Inpex, Japan’s largest oil and gas explorer, has reported that its Ichthys liquefied natural gas (LNG) plant in Australia has nearly reached full production capacity as of the end of April. The recovery follows a dip in the plant’s run rate to 80-90% in mid-April due to a heat exchanger issue, according to senior vice president Daisuke Yamada.
Yamada addressed the media on Tuesday, revealing that the plant would undergo scheduled maintenance for about six weeks, from mid-August to October, during which the heat exchanger would be replaced.
Despite the temporary slowdown, Yamada indicated that the production at Ichthys LNG this year would mirror last year’s output, though he refrained from specifying the number of cargoes the plant is expected to export.
The plant, a joint venture between Inpex, TotalEnergies, and several Australian subsidiaries, faced operational disruptions last year, including train shutdowns in July and August for heat exchanger inspections.
Ichthys LNG, with two processing trains, has the capacity to produce approximately nine million tonnes of LNG per year.
Inpex also revised its annual net profit forecast, cutting it by 9% from the February estimate to 300 billion yen ($2.03 billion), citing lower oil prices and a stronger yen. However, the company reported a 4% increase in net profit for the January-March quarter.

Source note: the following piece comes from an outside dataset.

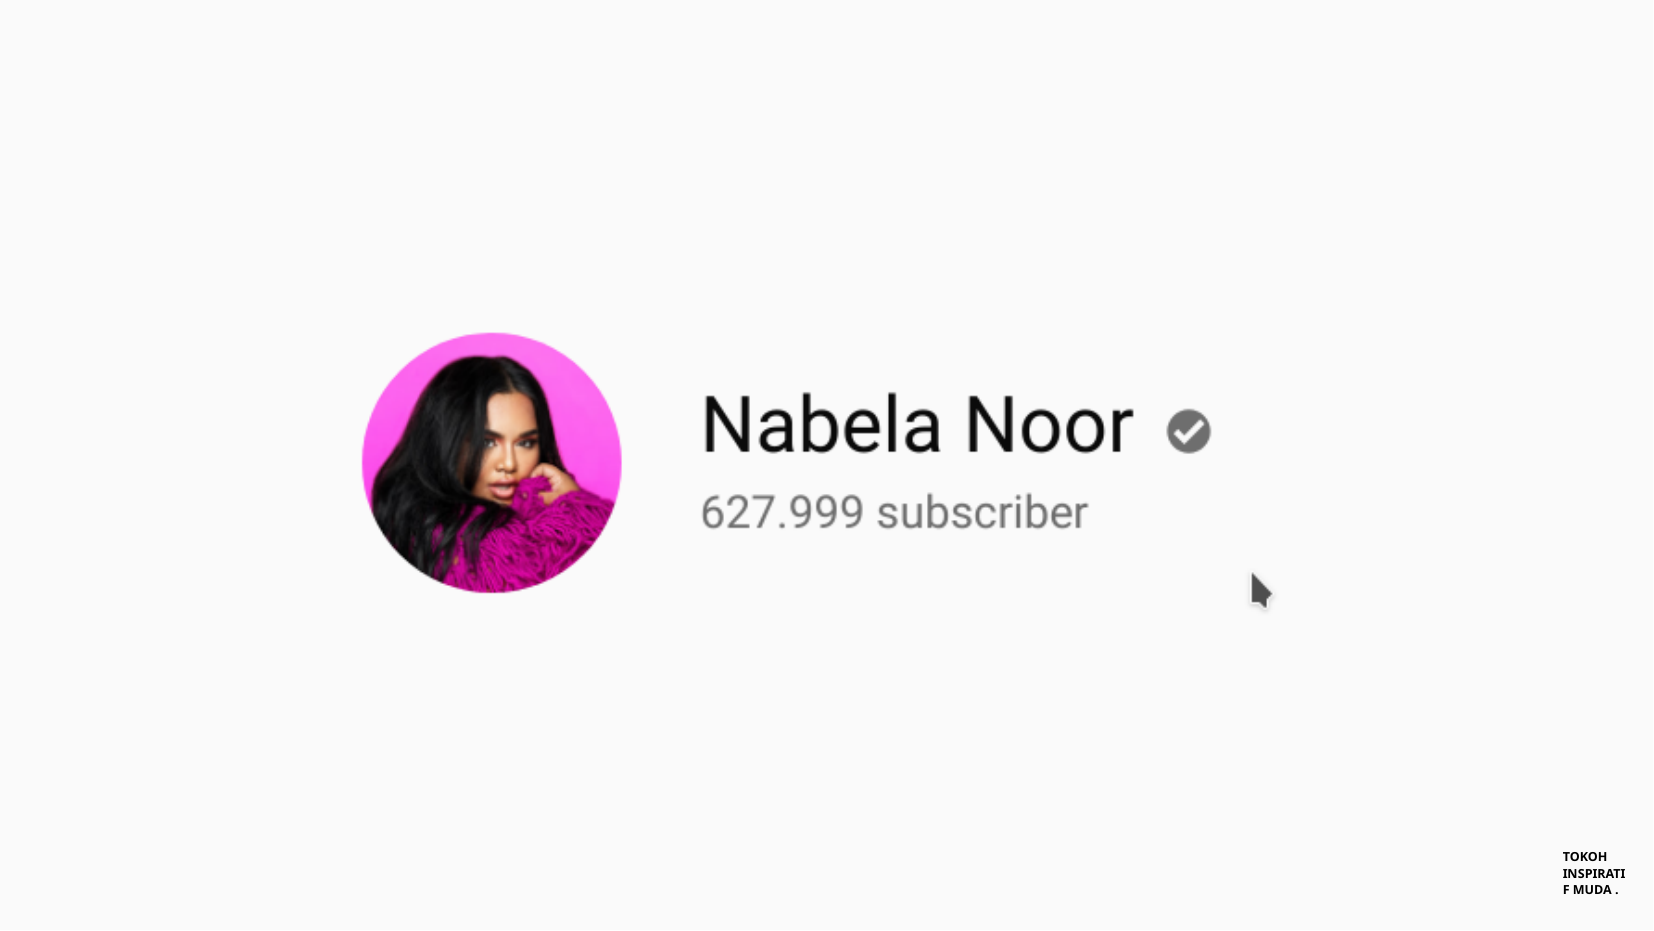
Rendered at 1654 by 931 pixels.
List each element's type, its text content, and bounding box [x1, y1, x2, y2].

text_box TOKOH INSPIRATIF MUDA . [1548, 840, 1642, 917]
picture [255, 298, 1471, 636]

When asked about Inpex’s potential involvement in the $44 billion Alaska LNG project, Yamada expressed skepticism, saying, “I don’t believe it’s a project that a private company can pursue with the expectation of making it profitable.” He added that Inpex is not currently considering any specific involvement in the project, which aims to deliver gas from Alaska’s North Slope via an 800-mile pipeline for both domestic use and LNG exports to Asia.